We've been doing it since
the beginning of time. The
only thing that's changed
is who takes the fall.
It all started when Eve blamed the snake.
Ever since then, we humans have been quick to blame and reluctant to assume responsibility for what we do.
For thousands of years, the blame game spurred creativity and ingenuity. Warriors blamed being taken into slavery on bad omens. Crop failures were blamed on insufficient human sacrifices. Floods were blamed on angry rain gods. Generals blamed miserable marching slobs for battleground defeats. Economic disasters were blamed on silly policies and crazy politicians. Mothers blamed their flat layer cakes on unruly children who bounded into the kitchen at precisely the wrong time. Fathers blamed their job losses on mean bosses. Even dogs were in the line of fire for lost homework. Cats, of course, have always escaped blame. After all, what can you blame on a sleep-eat (not necessarily in that order) life form?
Then came the computer.
For about a quarter of a century, most everything could be -- and was -- blamed on a computer. Didn't get the golf clubs you ordered? Computer was down. Credit-card statements fouled up? Computer glitch. Bank statement all out of whack? Computer went nuts. IRS audit? Definitely the computer.
Now there is a new culprit taking the blame for almost everything. Have you noticed? These days things get all fouled up because of "the budget."
In most cases this seems to be a reference to the federal budget -- or non-budget, to be more precise -- or budget cuts that really aren't cuts at all.
For example, the local IRS office has reduced its staffing to assist folks during the busy tax-preparation season. Budget cuts, they said. Nonsense, says Congressman Emerson, who is partly responsible for handing out the federal dollars. Not only did the IRS get more money, it got more money for additional staffing.
Go figure.
Meanwhile, dozens of governmental agencies and their minions are taking to the budget blame like mustard on a hot dog. Can't see the doctor at the nearby VA hospital? They cut the budget, you know. No new bridge over the Mississippi River? Budget cuts. Medicare bills piling up? They gutted Medicare. Not enough teachers? Education is always at the bottom of the heap.
All of these excuses are wrong. Dead wrong. If the budget is being cut so much, why are we spending so goldarned much more? If the budget is being keelhauled, why aren't my taxes going down? Aside from a few isolated cases where a bold governor -- say the governor of Michigan -- has held sway over runaway taxation, finding a government that has actually cut anything since the Civil War would be like finding a 100-carat diamond in the gravel at the bottom of Cape La Croix Creek.
Well, at least at the bottom of any part of the creek that isn't covered with concrete.
Concrete paid for with tax dollars.
Tax dollars that not only weren't cut but were supplemented again and again as that project's cost mounted.

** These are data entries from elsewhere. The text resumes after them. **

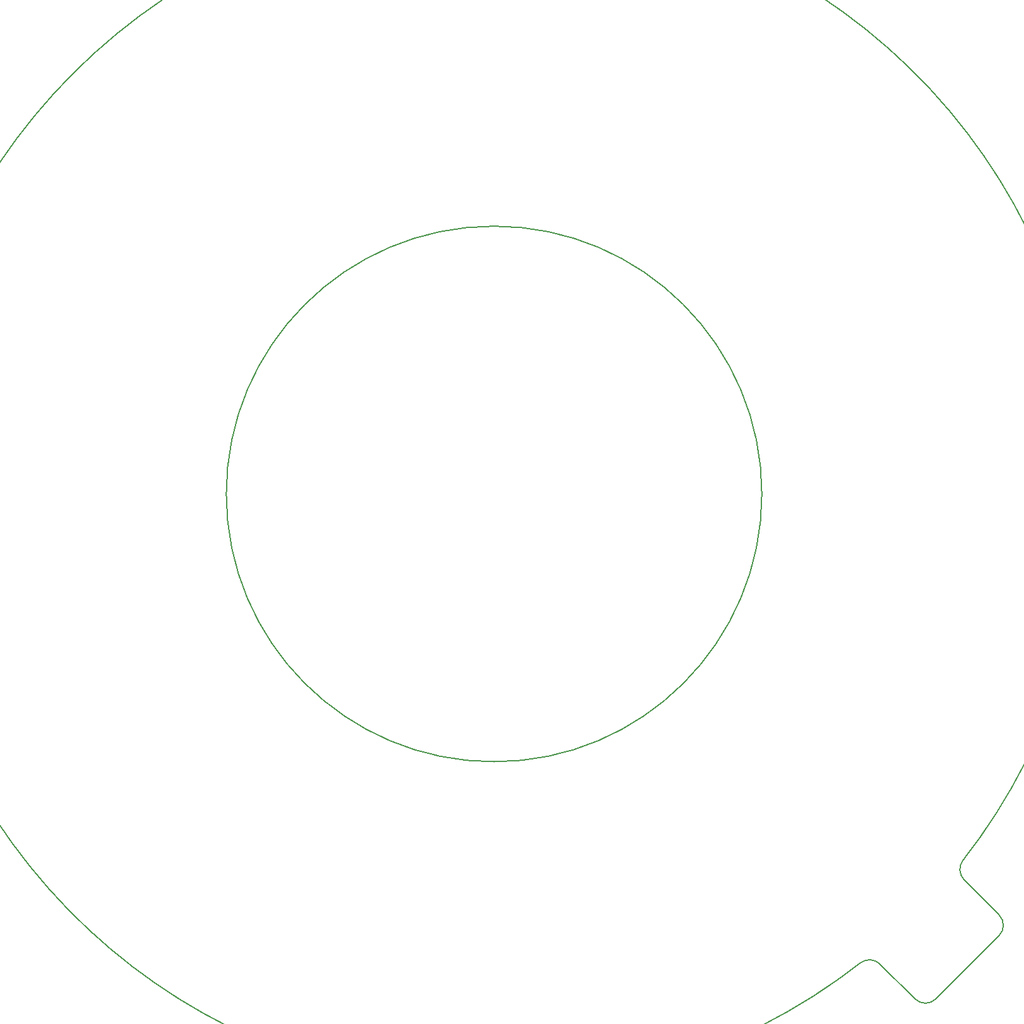
<source format=gbr>
%TF.GenerationSoftware,KiCad,Pcbnew,5.1.9-73d0e3b20d~88~ubuntu20.10.1*%
%TF.CreationDate,2021-06-02T15:00:00-07:00*%
%TF.ProjectId,72mm_id_4_row_168_led,37326d6d-5f69-4645-9f34-5f726f775f31,rev?*%
%TF.SameCoordinates,Original*%
%TF.FileFunction,Profile,NP*%
%FSLAX46Y46*%
G04 Gerber Fmt 4.6, Leading zero omitted, Abs format (unit mm)*
G04 Created by KiCad (PCBNEW 5.1.9-73d0e3b20d~88~ubuntu20.10.1) date 2021-06-02 15:00:00*
%MOMM*%
%LPD*%
G01*
G04 APERTURE LIST*
%TA.AperFunction,Profile*%
%ADD10C,0.200000*%
%TD*%
G04 APERTURE END LIST*
D10*
X167882250Y-156568543D02*
G75*
G02*
X167882250Y-159396969I-1414213J-1414213D01*
G01*
X167882250Y-159396969D02*
X163639610Y-163639610D01*
X167882250Y-156568542D02*
X163206832Y-151893124D01*
X159396969Y-167882251D02*
G75*
G02*
X156568542Y-167882250I-1414213J1414214D01*
G01*
X163639610Y-163639610D02*
X159396969Y-167882250D01*
X156568542Y-167882250D02*
X151893124Y-163206832D01*
X149247716Y-163044922D02*
G75*
G02*
X151893124Y-163206832I1231194J-1576124D01*
G01*
X149247718Y-163044923D02*
G75*
G02*
X163044923Y-149247717I-49247718J63044923D01*
G01*
X163206832Y-151893123D02*
G75*
G02*
X163044923Y-149247717I1414214J1414213D01*
G01*
X136000000Y-100000000D02*
G75*
G03*
X136000000Y-100000000I-36000000J0D01*
G01*
M02*

</source>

Or what about the new federal building planned for Cape Girardeau? Less than a year ago cost estimates were in the $15 million range, including land acquisition, construction, furnishings, metal detectors and stripes on the parking lot. Now the estimates are hovering in the $30 million range. And no one has yet studied the cost differentials of one possible site over another.
Not even the federal government.
The federal government that is spending my money.
Which they keep cutting. Or so I hear.
Whew. I feel a lot better. I would feel even better if some editor hadn't cut the space today. This would have been a lot longer and a lot better otherwise. Blame it on some heartless editor.
~R. Joe Sullivan is the editor of the Southeast Missourian.